- **Requirement**: Pull every line of text from the data below, copying each one character for character, and omit the picture markers.
##### Dataset entries
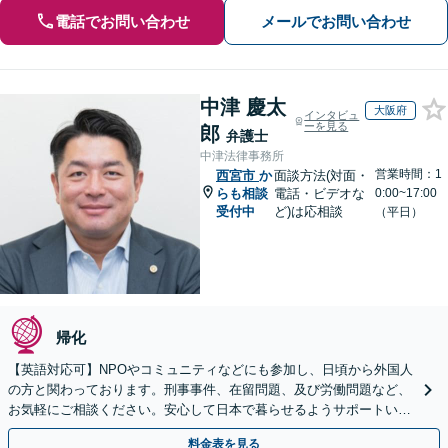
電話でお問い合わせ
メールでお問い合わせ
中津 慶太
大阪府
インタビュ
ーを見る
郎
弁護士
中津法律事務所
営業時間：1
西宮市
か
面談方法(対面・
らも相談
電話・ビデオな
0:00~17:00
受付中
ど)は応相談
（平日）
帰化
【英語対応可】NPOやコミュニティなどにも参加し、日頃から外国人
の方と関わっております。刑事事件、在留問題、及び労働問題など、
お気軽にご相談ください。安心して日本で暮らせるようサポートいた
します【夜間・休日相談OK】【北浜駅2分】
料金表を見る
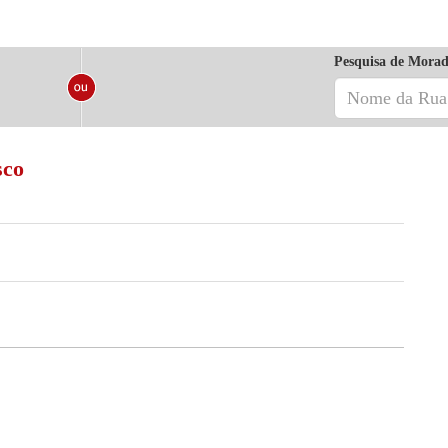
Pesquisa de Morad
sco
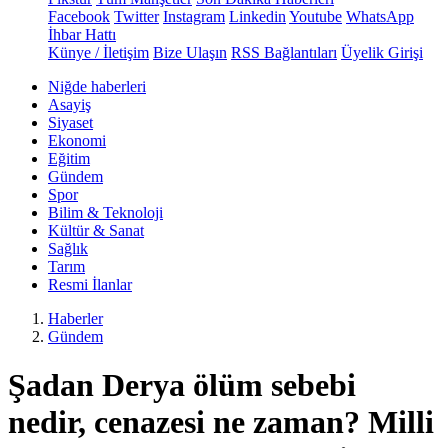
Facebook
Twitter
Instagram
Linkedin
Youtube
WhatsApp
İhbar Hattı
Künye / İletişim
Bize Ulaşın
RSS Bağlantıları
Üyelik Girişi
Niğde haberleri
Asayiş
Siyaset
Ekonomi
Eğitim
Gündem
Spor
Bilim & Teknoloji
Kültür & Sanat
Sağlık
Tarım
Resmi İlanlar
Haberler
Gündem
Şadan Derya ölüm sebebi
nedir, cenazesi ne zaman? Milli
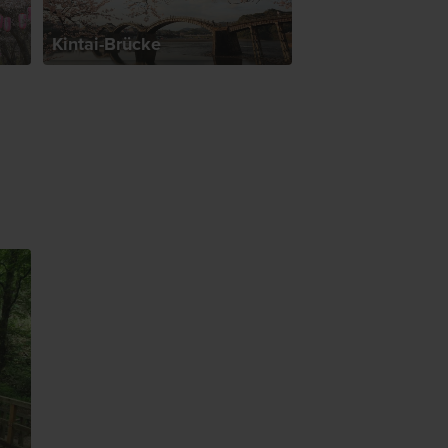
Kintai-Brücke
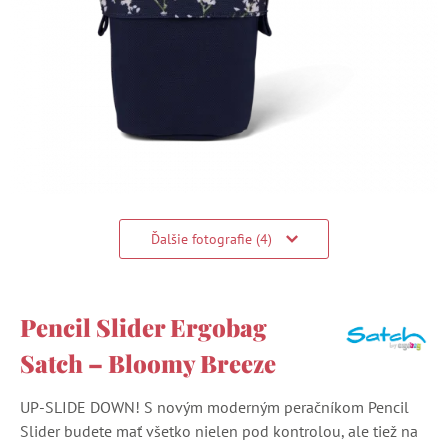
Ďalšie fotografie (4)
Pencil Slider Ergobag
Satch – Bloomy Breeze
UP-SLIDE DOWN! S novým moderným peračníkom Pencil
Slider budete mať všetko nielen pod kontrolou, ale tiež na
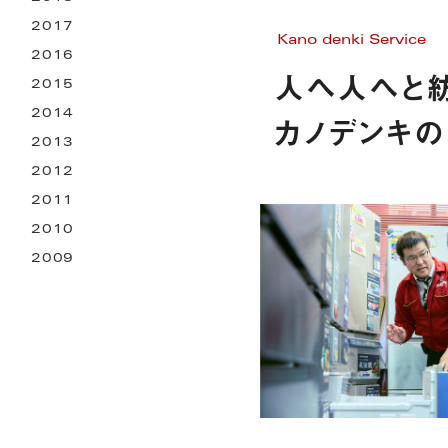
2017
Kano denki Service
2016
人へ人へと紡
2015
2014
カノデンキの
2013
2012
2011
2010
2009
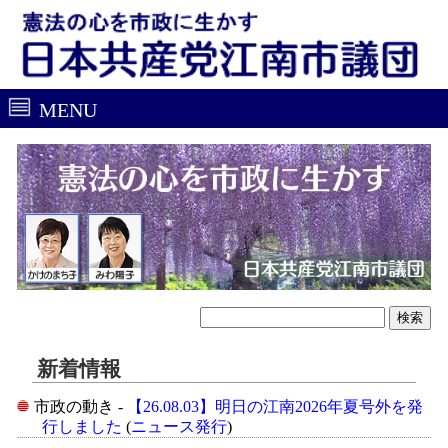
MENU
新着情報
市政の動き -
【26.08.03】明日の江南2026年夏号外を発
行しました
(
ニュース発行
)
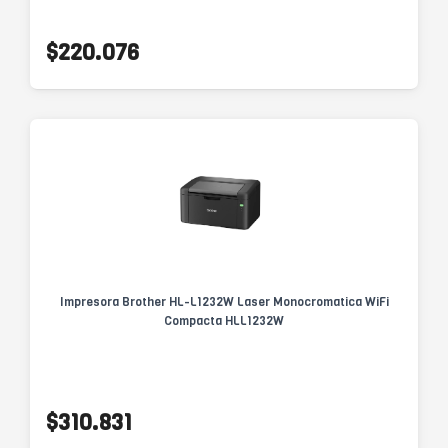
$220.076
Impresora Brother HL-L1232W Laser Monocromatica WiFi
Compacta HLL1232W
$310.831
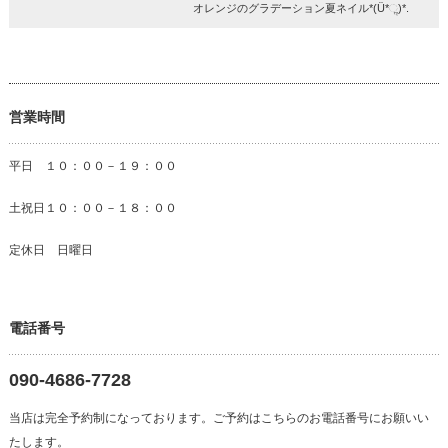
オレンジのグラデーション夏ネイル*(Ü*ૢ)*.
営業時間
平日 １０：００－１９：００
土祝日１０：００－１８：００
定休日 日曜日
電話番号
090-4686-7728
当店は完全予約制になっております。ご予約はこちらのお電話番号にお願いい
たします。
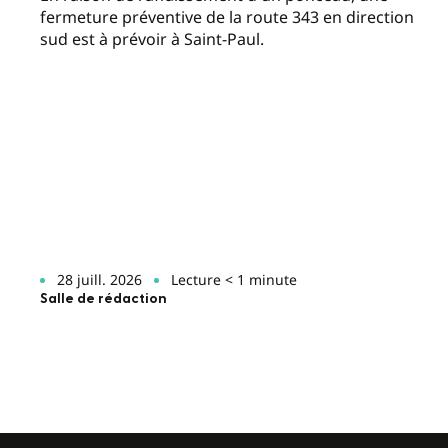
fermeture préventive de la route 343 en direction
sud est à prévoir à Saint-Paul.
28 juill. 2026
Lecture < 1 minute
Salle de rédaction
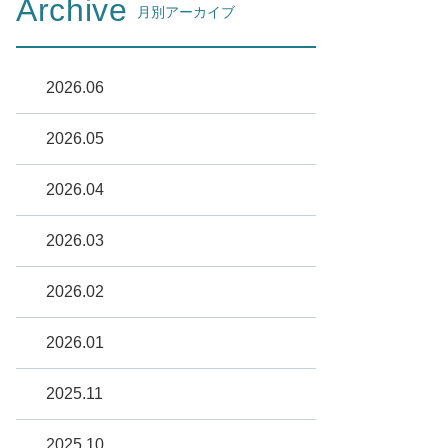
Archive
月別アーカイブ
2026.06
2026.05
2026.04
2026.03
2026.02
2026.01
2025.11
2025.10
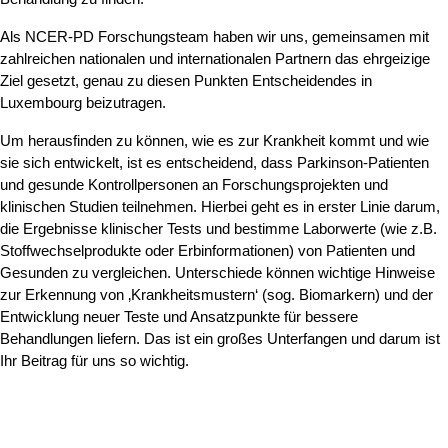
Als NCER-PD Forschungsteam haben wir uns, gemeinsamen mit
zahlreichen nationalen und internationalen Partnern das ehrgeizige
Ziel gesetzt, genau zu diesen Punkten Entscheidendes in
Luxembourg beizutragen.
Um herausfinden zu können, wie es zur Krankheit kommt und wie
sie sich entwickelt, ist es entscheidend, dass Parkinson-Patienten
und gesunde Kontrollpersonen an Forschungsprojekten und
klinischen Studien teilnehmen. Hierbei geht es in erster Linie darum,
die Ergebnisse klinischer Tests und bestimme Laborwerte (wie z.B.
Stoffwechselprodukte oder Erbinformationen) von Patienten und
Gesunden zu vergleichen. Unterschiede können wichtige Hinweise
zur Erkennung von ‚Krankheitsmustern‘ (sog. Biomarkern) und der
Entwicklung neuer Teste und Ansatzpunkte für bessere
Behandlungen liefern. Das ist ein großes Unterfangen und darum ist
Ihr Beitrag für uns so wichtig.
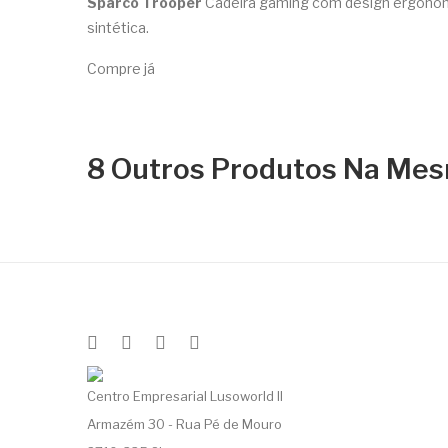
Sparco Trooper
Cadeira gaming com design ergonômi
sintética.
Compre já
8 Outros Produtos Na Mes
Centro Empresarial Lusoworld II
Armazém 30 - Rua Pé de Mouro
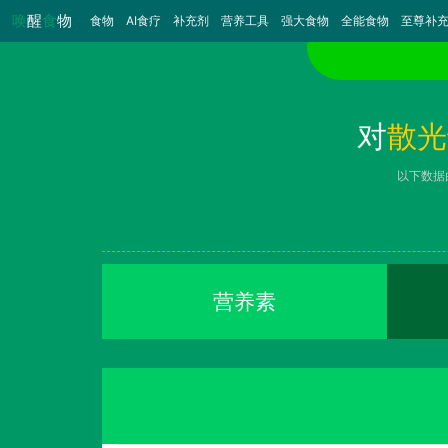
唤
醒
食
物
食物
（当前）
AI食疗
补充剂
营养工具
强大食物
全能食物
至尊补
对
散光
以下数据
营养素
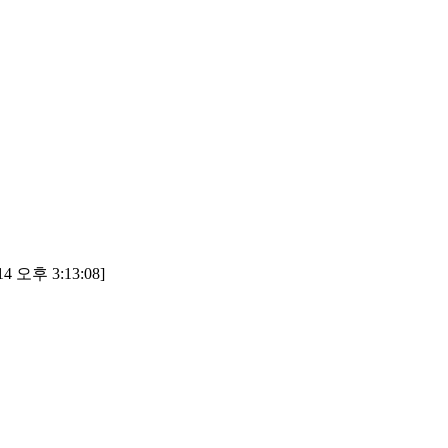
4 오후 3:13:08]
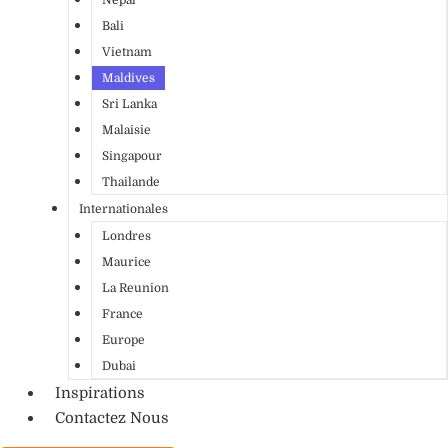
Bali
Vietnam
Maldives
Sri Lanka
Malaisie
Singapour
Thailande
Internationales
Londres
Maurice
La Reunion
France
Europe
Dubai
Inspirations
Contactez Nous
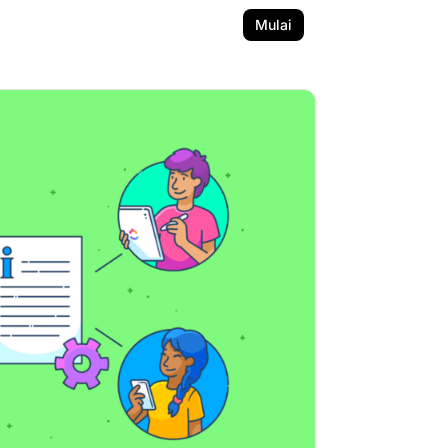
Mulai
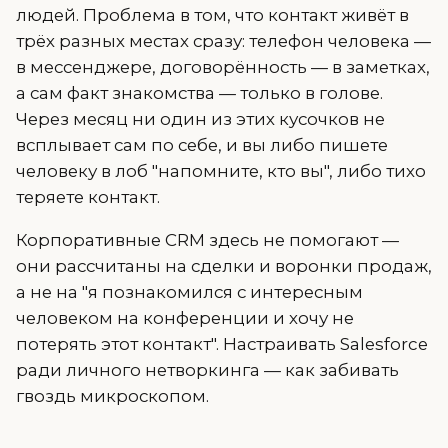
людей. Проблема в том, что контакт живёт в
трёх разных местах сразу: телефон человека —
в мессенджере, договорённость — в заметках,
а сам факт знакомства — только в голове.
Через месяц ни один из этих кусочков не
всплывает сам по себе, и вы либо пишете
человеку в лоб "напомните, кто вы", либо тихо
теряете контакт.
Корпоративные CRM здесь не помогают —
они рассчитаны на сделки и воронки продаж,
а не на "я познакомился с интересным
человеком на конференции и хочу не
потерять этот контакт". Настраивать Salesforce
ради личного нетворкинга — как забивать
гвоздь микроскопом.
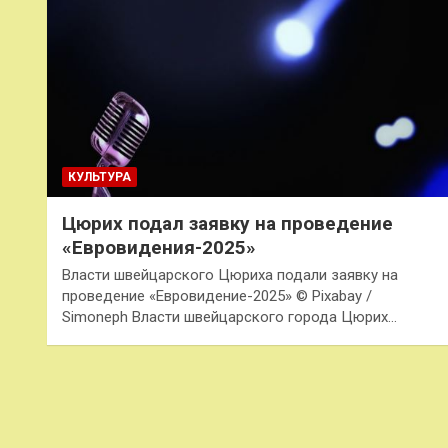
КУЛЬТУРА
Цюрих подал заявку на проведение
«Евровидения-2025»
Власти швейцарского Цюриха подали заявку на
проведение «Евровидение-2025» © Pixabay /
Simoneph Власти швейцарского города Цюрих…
##########
- **Solved problem**:
電話でお問い合わせ
メールでお問い合わせ
中津 慶太
大阪府
インタビュ
ーを見る
郎
弁護士
中津法律事務所
営業時間：1
西宮市
か
面談方法(対面・
らも相談
電話・ビデオな
0:00~17:00
受付中
ど)は応相談
（平日）
帰化
【英語対応可】NPOやコミュニティなどにも参加し、日頃から外国人
の方と関わっております。刑事事件、在留問題、及び労働問題など、
お気軽にご相談ください。安心して日本で暮らせるようサポートいた
します【夜間・休日相談OK】【北浜駅2分】
料金表を見る
Pesquisa de Morad
sco
Facebook
Twitter
Instagram
Linkedin
Youtube
WhatsApp
İhbar Hattı
Künye / İletişim
Bize Ulaşın
RSS Bağlantıları
Üyelik Girişi
Niğde haberleri
Asayiş
Siyaset
Ekonomi
Eğitim
Gündem
Spor
Bilim & Teknoloji
Kültür & Sanat
Sağlık
Tarım
Resmi İlanlar
Haberler
Gündem
Şadan Derya ölüm sebebi
nedir, cenazesi ne zaman? Milli
Kintai-Brücke
Ďalšie fotografie (4)
Pencil Slider Ergobag
Satch – Bloomy Breeze
UP-SLIDE DOWN! S novým moderným peračníkom Pencil
Slider budete mať všetko nielen pod kontrolou, ale tiež na
2017
Kano denki Service
2016
人へ人へと紡
2015
2014
カノデンキの
2013
2012
2011
2010
2009
MENU
新着情報
市政の動き -
【26.08.03】明日の江南2026年夏号外を発
行しました
(
ニュース発行
)
$220.076
Impresora Brother HL-L1232W Laser Monocromatica WiFi
Compacta HLL1232W
$310.831
オレンジのグラデーション夏ネイル*(Ü*ૢ)*.
営業時間
平日 １０：００－１９：００
土祝日１０：００－１８：００
定休日 日曜日
電話番号
090-4686-7728
当店は完全予約制になっております。ご予約はこちらのお電話番号にお願いい
たします。
fermeture préventive de la route 343 en direction
sud est à prévoir à Saint-Paul.
28 juill. 2026
Lecture < 1 minute
Salle de rédaction
Archive
月別アーカイブ
2026.06
2026.05
2026.04
2026.03
2026.02
2026.01
2025.11
2025.10
Als NCER-PD Forschungsteam haben wir uns, gemeinsamen mit
zahlreichen nationalen und internationalen Partnern das ehrgeizige
Ziel gesetzt, genau zu diesen Punkten Entscheidendes in
Luxembourg beizutragen.
Um herausfinden zu können, wie es zur Krankheit kommt und wie
sie sich entwickelt, ist es entscheidend, dass Parkinson-Patienten
und gesunde Kontrollpersonen an Forschungsprojekten und
klinischen Studien teilnehmen. Hierbei geht es in erster Linie darum,
die Ergebnisse klinischer Tests und bestimme Laborwerte (wie z.B.
Stoffwechselprodukte oder Erbinformationen) von Patienten und
Gesunden zu vergleichen. Unterschiede können wichtige Hinweise
zur Erkennung von ‚Krankheitsmustern‘ (sog. Biomarkern) und der
Entwicklung neuer Teste und Ansatzpunkte für bessere
Behandlungen liefern. Das ist ein großes Unterfangen und darum ist
Ihr Beitrag für uns so wichtig.
Sparco Trooper
Cadeira gaming com design ergonômi
sintética.
Compre já
8 Outros Produtos Na Mes
Centro Empresarial Lusoworld II
Armazém 30 - Rua Pé de Mouro
唤
醒
食
物
食物
（当前）
AI食疗
补充剂
营养工具
强大食物
全能食物
至尊补
对
散光
以下数据
营养素
4 오후 3:13:08]
Bali
Vietnam
Maldives
Sri Lanka
Malaisie
Singapour
Thailande
Internationales
Londres
Maurice
La Reunion
France
Europe
Dubai
Inspirations
Contactez Nous
Mulai
людей. Проблема в том, что контакт живёт в
трёх разных местах сразу: телефон человека —
в мессенджере, договорённость — в заметках,
а сам факт знакомства — только в голове.
Через месяц ни один из этих кусочков не
всплывает сам по себе, и вы либо пишете
человеку в лоб "напомните, кто вы", либо тихо
теряете контакт.
Корпоративные CRM здесь не помогают —
они рассчитаны на сделки и воронки продаж,
а не на "я познакомился с интересным
человеком на конференции и хочу не
потерять этот контакт". Настраивать Salesforce
ради личного нетворкинга — как забивать
гвоздь микроскопом.
КУЛЬТУРА
Цюрих подал заявку на проведение
«Евровидения-2025»
Власти швейцарского Цюриха подали заявку на
проведение «Евровидение-2025» © Pixabay /
Simoneph Власти швейцарского города Цюрих…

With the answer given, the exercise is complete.